Collected data
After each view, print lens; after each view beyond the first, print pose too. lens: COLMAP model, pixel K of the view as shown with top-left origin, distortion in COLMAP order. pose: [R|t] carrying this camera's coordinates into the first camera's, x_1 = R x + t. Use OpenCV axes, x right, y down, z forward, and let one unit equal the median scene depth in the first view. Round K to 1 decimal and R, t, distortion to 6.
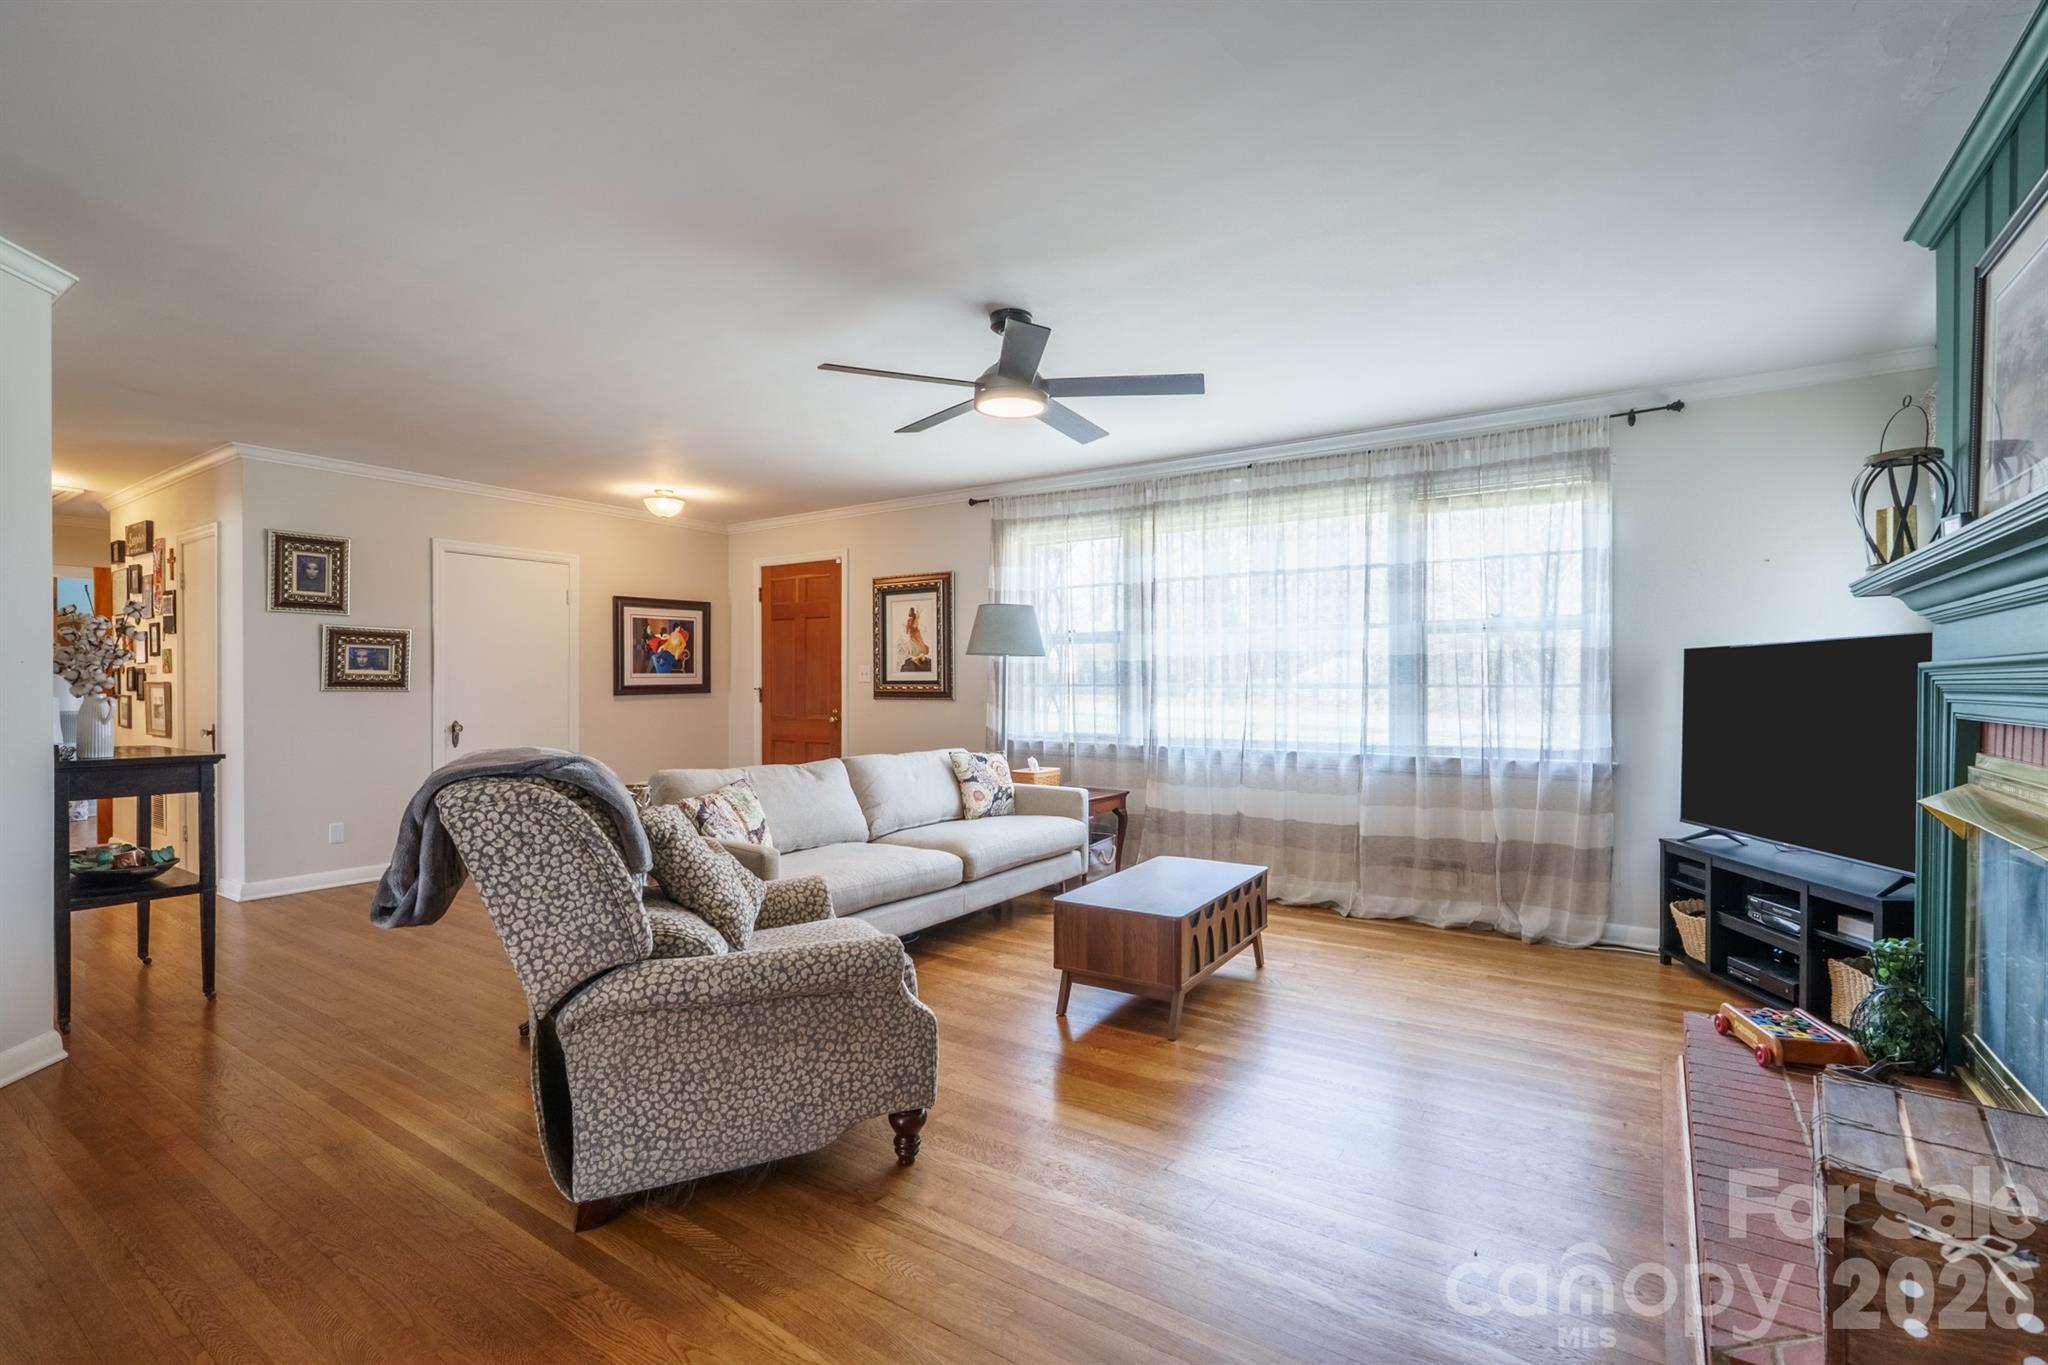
lens RADIAL K [[935.9, 0, 1026.5], [0, 935.9, 683.9], [0, 0, 1]] dist [0.000339, -0.000008]
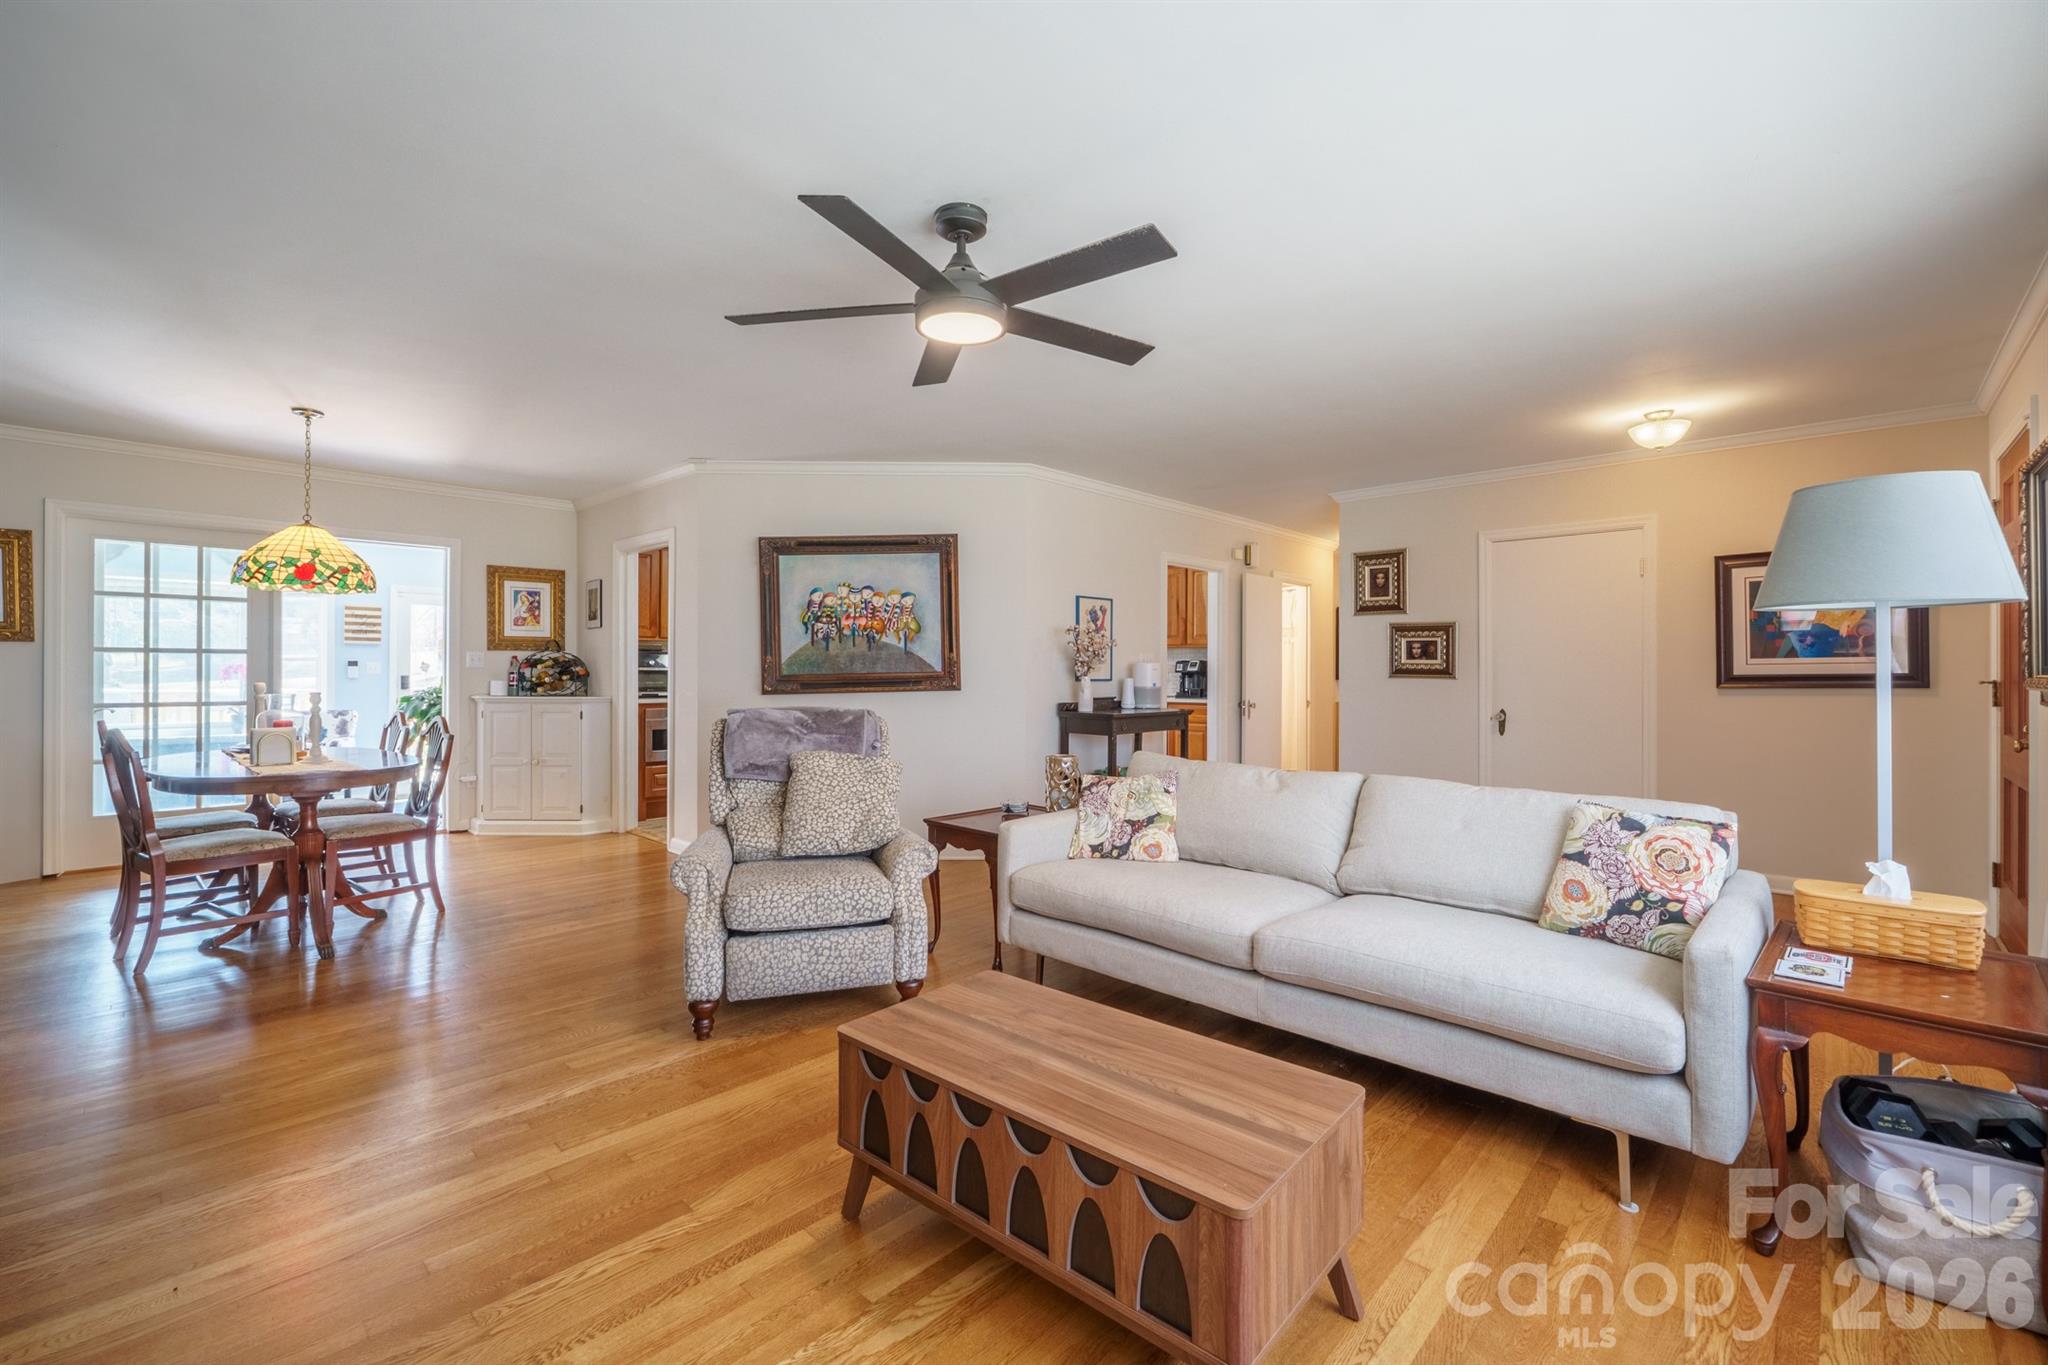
lens RADIAL K [[862.5, 0, 1029.2], [0, 862.5, 673.1], [0, 0, 1]] dist [-0.005083, -0.000846]
pose [[-0.165813, 0.002141, -0.986155, 0.432494], [-0.002541, 0.999993, 0.002598, -0.000037], [0.986154, 0.002937, -0.165806, 0.731258]]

Exercise prompt
Please rewrite the material above with each "print" changed to "output", keeping everything else unchanged and leaving out the pictures.

Answer to this exercise
After each view, output lens; after each view beyond the first, output pose too. lens: COLMAP model, pixel K of the view as shown with top-left origin, distortion in COLMAP order. pose: [R|t] carrying this camera's coordinates into the first camera's, x_1 = R x + t. Use OpenCV axes, x right, y down, z forward, and let one unit equal the median scene depth in the first view. Round K to 1 decimal and R, t, distortion to 6.
lens RADIAL K [[935.9, 0, 1026.5], [0, 935.9, 683.9], [0, 0, 1]] dist [0.000339, -0.000008]
lens RADIAL K [[862.5, 0, 1029.2], [0, 862.5, 673.1], [0, 0, 1]] dist [-0.005083, -0.000846]
pose [[-0.165813, 0.002141, -0.986155, 0.432494], [-0.002541, 0.999993, 0.002598, -0.000037], [0.986154, 0.002937, -0.165806, 0.731258]]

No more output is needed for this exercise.